“Imagine for a moment if all the genius and intellect of all generations that have come before you had been concentrated on a single set of tasks, focused exclusively on knowing a particular piece of ground, not only plants and animals but every ecological, climatic, geographic detail, the pulse of every sentient creature, the rhythm of every breath of wind, the patterns of every season. This was the norm in Aboriginal Australia.”
The Wayfinders: Why Ancient Wisdom Matters in the Modern World
There are many ways to know a place and live ones life within it. The Wayfinders, by Wade Davis, makes a very strong case for what everyone stands to gain from both learning and exploring the different ways that cultures around the globe understand themselves and their relationships to the earth and the universe.
Wade is an astonishing writer – there are many gorgeous paragraphs in this book and it often reads like poetry. He’s also a remarkable communicator. His point of view is clearly stated and yet he does not assume that you will agree with him. Sometimes he even spars with the reader, which makes it an even more engaging read, as he senses your doubts and cynicism and responds to them directly.
The book introduced me to cultures I knew little to nothing about. I found the chapter on Polynesian sea navigation the most captivating:
“The navigator must process an endless flow of data, intuitions and insights derived from observation and the dynamic rhythms and interactions of wind, waves, clouds, stars, sun, moon, the flight of birds, a bed of kelp, the constantly changing world of weather and the sea.”
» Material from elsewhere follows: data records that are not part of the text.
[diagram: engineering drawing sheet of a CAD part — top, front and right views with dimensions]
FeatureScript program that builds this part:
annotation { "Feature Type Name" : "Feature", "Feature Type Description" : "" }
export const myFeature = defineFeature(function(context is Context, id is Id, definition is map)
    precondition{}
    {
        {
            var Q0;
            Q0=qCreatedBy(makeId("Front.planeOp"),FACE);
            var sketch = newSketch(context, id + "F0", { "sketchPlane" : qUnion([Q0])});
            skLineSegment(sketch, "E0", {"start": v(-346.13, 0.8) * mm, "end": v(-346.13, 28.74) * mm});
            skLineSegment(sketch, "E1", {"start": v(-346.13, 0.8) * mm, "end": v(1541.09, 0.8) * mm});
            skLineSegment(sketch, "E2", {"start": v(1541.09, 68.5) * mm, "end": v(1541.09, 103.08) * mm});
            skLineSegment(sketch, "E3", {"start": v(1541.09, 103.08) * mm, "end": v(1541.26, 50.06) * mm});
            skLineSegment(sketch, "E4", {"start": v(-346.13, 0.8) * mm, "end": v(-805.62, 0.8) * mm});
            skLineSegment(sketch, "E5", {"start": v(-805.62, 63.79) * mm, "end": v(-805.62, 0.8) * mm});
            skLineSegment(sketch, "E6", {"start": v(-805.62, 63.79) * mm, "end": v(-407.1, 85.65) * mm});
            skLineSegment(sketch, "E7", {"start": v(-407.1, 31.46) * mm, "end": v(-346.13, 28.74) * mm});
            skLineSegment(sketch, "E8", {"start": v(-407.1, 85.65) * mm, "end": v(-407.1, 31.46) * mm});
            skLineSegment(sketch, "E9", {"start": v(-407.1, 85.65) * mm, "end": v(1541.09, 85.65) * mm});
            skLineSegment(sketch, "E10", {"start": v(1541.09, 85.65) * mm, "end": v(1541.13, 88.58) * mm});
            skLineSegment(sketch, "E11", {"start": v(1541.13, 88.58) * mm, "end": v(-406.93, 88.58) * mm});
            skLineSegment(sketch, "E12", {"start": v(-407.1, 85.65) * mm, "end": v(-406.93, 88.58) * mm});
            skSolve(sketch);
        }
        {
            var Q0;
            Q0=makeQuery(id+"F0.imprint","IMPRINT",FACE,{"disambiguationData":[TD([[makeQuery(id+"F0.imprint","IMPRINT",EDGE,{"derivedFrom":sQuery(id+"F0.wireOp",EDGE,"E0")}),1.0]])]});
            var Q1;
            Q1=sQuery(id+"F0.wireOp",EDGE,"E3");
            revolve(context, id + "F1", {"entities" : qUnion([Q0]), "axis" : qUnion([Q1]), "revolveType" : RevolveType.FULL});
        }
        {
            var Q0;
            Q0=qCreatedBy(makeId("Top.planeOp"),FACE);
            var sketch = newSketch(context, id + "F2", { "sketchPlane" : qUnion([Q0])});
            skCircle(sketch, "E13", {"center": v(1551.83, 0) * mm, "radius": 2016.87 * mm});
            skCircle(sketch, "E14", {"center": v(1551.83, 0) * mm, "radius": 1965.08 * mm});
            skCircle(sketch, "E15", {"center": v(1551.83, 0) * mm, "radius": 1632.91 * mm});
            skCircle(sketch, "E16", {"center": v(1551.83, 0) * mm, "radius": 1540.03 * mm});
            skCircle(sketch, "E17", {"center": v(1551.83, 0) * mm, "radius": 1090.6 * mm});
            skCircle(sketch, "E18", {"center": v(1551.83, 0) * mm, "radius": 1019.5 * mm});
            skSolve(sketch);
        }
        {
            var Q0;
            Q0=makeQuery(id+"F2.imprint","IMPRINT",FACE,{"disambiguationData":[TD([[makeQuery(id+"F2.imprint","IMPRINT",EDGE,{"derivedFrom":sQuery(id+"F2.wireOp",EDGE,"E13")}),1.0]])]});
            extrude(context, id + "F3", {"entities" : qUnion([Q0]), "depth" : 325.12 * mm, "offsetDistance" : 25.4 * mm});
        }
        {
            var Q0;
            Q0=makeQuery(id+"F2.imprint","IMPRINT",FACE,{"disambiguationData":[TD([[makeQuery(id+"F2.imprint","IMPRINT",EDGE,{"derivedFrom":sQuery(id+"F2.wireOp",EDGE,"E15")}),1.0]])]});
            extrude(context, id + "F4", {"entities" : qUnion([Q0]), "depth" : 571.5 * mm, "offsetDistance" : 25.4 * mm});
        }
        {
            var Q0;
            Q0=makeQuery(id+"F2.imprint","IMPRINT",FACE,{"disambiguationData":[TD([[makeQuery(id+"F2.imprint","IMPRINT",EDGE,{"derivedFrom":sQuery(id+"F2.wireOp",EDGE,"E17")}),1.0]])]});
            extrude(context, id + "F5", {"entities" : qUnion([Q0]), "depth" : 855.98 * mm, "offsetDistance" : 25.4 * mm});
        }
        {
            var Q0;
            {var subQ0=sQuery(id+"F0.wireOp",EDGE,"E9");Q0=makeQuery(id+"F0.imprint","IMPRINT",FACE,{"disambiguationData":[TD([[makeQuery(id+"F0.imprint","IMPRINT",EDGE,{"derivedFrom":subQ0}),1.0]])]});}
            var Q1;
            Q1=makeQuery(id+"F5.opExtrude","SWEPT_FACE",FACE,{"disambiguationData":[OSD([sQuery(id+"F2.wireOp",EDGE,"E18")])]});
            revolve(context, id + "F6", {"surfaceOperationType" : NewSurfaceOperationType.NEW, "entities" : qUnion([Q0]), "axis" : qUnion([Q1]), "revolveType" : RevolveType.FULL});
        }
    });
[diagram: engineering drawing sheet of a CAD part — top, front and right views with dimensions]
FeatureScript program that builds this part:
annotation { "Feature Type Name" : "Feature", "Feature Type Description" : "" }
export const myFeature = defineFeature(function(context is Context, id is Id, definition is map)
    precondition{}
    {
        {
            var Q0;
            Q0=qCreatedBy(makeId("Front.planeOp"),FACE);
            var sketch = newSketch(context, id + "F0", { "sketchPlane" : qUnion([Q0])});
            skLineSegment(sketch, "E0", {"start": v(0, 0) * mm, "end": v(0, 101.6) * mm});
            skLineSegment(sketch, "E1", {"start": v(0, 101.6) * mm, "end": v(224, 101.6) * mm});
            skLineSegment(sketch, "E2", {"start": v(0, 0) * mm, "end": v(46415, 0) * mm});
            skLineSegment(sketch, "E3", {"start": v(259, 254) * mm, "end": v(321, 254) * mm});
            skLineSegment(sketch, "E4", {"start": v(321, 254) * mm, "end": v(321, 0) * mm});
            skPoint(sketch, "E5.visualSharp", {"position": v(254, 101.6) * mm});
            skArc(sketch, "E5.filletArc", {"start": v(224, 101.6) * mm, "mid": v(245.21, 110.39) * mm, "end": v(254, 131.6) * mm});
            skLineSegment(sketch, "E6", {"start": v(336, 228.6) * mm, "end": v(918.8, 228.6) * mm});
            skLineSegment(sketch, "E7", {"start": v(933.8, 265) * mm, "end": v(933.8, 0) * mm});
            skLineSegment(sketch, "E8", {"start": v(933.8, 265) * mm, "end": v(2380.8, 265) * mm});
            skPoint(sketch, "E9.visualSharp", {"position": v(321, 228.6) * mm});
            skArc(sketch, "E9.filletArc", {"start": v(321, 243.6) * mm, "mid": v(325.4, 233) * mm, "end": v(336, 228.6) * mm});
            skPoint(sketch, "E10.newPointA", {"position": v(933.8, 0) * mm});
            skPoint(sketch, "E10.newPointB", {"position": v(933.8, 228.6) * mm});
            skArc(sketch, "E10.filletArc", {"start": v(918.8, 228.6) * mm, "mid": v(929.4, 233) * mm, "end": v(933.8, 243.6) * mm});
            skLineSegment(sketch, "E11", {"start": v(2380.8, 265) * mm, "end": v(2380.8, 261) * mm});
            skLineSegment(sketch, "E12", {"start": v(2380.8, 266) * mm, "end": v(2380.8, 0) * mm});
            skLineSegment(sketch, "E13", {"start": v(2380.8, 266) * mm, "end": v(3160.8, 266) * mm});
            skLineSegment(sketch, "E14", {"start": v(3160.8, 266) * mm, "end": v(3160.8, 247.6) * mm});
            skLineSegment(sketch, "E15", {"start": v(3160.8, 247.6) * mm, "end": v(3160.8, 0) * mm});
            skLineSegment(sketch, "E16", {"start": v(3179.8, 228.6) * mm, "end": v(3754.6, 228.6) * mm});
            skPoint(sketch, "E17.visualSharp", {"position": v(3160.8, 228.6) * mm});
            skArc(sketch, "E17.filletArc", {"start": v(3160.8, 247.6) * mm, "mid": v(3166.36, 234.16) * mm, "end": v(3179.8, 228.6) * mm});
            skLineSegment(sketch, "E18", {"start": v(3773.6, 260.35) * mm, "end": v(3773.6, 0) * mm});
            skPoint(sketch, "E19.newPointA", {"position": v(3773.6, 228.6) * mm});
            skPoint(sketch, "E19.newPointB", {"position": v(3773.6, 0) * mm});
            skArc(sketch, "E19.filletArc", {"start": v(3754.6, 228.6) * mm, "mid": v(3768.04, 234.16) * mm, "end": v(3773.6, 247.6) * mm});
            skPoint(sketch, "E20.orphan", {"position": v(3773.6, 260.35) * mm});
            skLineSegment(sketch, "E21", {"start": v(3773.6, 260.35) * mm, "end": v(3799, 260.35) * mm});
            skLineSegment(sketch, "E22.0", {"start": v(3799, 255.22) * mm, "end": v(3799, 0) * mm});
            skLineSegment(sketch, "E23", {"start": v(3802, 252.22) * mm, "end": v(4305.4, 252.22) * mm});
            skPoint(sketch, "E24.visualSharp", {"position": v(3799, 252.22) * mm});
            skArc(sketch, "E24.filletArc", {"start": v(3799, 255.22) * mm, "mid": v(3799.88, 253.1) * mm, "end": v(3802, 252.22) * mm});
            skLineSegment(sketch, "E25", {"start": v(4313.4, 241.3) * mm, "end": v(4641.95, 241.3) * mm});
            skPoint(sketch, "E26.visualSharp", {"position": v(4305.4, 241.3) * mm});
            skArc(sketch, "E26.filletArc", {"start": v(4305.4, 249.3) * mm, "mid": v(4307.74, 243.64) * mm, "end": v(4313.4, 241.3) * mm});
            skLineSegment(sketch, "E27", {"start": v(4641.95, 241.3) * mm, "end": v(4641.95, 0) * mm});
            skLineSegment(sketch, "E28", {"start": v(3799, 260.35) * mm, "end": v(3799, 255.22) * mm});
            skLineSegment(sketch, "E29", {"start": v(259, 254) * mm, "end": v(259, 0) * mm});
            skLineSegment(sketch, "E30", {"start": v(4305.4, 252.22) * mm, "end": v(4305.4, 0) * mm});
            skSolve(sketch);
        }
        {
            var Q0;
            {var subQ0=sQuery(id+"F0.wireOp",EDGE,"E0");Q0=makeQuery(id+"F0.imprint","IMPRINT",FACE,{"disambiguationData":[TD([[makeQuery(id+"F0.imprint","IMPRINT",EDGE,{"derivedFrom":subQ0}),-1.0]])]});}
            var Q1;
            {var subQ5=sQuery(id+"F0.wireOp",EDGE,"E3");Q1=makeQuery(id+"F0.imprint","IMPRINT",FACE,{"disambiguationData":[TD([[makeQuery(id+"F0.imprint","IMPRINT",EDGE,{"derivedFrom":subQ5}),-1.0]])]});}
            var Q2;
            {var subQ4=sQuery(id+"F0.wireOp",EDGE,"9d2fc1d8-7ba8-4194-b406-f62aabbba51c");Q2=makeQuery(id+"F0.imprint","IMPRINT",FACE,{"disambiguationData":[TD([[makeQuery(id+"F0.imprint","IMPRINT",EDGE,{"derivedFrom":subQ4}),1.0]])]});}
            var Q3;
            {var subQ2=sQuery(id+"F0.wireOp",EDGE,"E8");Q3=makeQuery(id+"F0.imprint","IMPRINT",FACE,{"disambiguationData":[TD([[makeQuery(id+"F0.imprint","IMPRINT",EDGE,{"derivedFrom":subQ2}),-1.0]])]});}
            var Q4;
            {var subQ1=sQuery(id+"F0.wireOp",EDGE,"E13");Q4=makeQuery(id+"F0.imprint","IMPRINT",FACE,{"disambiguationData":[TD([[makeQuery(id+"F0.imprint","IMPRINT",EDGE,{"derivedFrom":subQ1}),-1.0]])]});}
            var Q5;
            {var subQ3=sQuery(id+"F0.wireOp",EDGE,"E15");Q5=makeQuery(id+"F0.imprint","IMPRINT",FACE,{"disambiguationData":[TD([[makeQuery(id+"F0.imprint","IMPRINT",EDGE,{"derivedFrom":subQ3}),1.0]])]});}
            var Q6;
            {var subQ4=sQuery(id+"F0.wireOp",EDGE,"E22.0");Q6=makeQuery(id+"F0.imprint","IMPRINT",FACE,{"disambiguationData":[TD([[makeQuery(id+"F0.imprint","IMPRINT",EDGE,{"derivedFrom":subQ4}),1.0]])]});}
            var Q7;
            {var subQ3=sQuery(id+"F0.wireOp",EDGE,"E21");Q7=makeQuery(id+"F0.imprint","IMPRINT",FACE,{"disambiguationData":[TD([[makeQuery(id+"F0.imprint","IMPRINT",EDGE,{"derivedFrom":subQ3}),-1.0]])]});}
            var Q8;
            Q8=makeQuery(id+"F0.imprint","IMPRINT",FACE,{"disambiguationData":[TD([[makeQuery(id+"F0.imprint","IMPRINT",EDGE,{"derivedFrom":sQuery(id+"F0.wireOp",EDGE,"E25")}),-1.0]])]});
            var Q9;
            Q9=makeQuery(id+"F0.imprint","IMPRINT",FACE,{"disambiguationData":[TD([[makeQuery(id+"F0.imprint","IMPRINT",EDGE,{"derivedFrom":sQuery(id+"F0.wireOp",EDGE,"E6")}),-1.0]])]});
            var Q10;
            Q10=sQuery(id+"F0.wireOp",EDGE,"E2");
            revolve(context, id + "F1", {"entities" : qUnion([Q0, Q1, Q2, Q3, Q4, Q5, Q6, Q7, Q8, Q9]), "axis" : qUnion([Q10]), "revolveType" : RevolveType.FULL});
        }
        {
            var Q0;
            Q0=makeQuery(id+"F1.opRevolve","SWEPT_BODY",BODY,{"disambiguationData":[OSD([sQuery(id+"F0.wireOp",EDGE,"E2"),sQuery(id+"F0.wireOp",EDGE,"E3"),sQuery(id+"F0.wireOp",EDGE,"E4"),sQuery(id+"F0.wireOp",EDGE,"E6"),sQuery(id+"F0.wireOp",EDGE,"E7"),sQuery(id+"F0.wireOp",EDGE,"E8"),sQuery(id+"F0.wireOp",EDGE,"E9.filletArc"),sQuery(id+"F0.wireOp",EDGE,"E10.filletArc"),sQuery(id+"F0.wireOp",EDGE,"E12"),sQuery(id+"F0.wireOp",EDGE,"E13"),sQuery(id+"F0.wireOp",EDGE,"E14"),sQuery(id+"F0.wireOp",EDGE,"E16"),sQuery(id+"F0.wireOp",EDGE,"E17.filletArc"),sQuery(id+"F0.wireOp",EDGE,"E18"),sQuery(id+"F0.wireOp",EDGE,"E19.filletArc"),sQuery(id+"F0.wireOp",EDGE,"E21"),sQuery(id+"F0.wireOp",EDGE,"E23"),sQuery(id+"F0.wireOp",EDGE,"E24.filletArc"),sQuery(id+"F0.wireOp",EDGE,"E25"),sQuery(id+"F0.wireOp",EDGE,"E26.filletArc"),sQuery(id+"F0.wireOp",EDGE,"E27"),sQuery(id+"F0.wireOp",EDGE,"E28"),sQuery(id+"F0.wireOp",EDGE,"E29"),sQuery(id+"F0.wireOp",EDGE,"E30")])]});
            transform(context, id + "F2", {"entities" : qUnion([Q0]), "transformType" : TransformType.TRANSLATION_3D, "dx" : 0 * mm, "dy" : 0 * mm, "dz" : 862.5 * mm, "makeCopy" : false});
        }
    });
The above is just a snippet of this 249 paged book. I often found myself just reading a few pages per sitting. The subject matter was so rich, I chose to take my time with it, to let it all sink in.
As an artist who explores how people and nature negotiate, I found this book a thrilling and educational read – refreshing, inspiring and humbling. I highly recommend it. I would loan you my copy if only I could part with it – I can’t.